Prostate cancer is the most common non-skin cancer and the second leading cause of cancer-related death in North American males. One out of every nine men will be diagnosed with prostate cancer in his lifetime. The incidence of this disease will only grow with increases in life expectancy, creating a perpetual burden on healthcare systems. While most of the tumors can be treated with surgery and or radiation therapy to effectively control the disease, approximately 20% of the patients will have the tumors come back, at which stage there is no cure for the disease. The recurrent tumor cells grow by mainly relying on the male hormones (androgens) to activate a receptor protein in the cells called the androgen receptor. The androgen receptor promotes tumor recurrence by increasing the expression (increasing the volume of protein produced) of many tumor-promoting genes. Therefore, patients with these recurrent tumors are typically given hormonal therapies that either block human cells from synthesizing androgens or suppressing androgens from binding to the androgen receptor. In these ways, the androgen receptor's capability to induce tumor-promoting genes will be abolished. Although initially effective, hormonal therapies will eventually fail to control the recurrent tumors. Even with the most potent androgen receptor inhibitors, such as Enzalutamide and Abiraterone, patient survival can only be prolonged for 4 to 5 months.

Researchers have found that, in many cases, the failure of hormonal therapies is due to the classic prostate tumor cells being changed into a different type of cells with neural or neuronal features. The resultant tumors are called neuroendocrine prostate cancer (NEPC). Tumor cells in NEPC either produce no androgen receptor protein or produce androgen receptor without any activity. These findings explain why hormonal therapies cannot inhibit NEPC growth. Furthermore, new research had also found that it is the hormonal therapies that stimulate classic prostate cancer to be changed into NEPC so that tumors can no longer be attacked by the hormonal therapies and continue to grow. Therefore, it is a dilemma that the hormonal therapies are helpful overall to improve prostate cancer patient survival in the short term, but eventually promote formation of a more aggressive type of hormone therapy-resistant NEPC tumor that kills patients. It is therefore important to find how classic prostate cancer can be transformed into NEPC, which gene/genes are responsible for this transformation, and whether therapies can be developed to block the activity of the NEPC promoting genes to improve patient outcome.

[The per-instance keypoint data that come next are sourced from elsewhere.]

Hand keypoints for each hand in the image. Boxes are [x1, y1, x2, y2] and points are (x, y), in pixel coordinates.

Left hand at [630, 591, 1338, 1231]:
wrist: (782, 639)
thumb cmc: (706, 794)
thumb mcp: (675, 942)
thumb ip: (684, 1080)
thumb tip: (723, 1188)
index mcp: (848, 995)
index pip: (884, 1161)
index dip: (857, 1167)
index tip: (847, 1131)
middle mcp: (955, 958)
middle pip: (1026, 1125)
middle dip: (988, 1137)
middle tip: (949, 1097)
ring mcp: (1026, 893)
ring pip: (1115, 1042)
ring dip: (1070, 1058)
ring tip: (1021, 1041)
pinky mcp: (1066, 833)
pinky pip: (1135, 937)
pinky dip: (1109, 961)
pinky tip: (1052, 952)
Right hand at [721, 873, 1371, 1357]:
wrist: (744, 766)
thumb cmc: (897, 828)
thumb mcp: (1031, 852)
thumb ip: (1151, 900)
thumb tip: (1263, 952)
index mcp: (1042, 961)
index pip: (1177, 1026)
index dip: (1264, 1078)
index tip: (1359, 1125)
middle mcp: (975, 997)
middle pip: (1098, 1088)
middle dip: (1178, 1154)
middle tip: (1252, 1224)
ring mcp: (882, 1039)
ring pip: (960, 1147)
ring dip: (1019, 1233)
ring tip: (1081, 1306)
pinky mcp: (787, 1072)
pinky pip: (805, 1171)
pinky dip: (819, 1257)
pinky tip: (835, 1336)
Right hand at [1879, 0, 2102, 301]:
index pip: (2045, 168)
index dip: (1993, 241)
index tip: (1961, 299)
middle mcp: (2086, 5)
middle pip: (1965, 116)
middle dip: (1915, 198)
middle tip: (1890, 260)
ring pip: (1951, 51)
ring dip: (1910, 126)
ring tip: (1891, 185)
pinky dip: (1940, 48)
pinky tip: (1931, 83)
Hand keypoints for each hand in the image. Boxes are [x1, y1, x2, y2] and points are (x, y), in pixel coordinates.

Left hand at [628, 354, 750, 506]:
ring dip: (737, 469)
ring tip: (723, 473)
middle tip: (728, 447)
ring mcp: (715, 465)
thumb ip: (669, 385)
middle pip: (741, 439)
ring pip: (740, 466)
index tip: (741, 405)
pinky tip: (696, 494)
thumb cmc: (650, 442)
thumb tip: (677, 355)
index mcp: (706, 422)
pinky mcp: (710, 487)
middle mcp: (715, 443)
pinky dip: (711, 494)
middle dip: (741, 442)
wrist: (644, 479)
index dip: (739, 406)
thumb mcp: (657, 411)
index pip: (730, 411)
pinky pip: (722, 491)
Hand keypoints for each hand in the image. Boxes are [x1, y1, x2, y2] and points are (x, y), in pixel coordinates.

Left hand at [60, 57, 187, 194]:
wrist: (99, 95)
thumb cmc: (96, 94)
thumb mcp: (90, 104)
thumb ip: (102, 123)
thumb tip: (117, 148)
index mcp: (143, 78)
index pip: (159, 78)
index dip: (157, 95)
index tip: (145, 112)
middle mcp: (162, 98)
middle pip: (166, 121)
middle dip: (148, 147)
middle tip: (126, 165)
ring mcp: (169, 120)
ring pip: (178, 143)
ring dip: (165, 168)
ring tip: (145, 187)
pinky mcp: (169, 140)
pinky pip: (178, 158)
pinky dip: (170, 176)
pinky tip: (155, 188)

Our laboratory has found that a gene called Lin28b can be responsible for transforming classic prostate cancer into NEPC. We found that, not only is the amount of Lin28b protein in NEPC significantly higher than that in classic prostate cancer, but also removal of the Lin28b gene from NEPC tumor cells will slow or fully stop them from forming NEPC. These exciting findings indicate that Lin28b may be responsible for classic prostate cancer to be transformed into NEPC. They also indicate that any drug that can inhibit Lin28b activity can be used as a therapy to treat NEPC patients.

In this project, we will use multiple NEPC cell and tumor model systems (cells and tumors grow in the laboratory but show similar behavior to cells and tumors from patients) and complicated molecular techniques to (1) confirm that the Lin28b is a drug target to be used to treat NEPC patients; (2) figure out how the Lin28b transforms classic prostate cancer cells into NEPC tumors; and (3) develop Lin28b inhibitors by designing complex software and assembling multiple computers together to screen a chemical bank containing ~400 million chemicals for Lin28b inhibitors. We will then test these identified chemicals for their inhibitory effects to NEPC growth.

At the conclusion of this project, we will collect enough knowledge on how classic prostate cancer is transformed to NEPC by Lin28b and find Lin28b inhibitors that can be used to be tested for NEPC in clinical trials, and if successful, be applied in clinics to treat NEPC patients.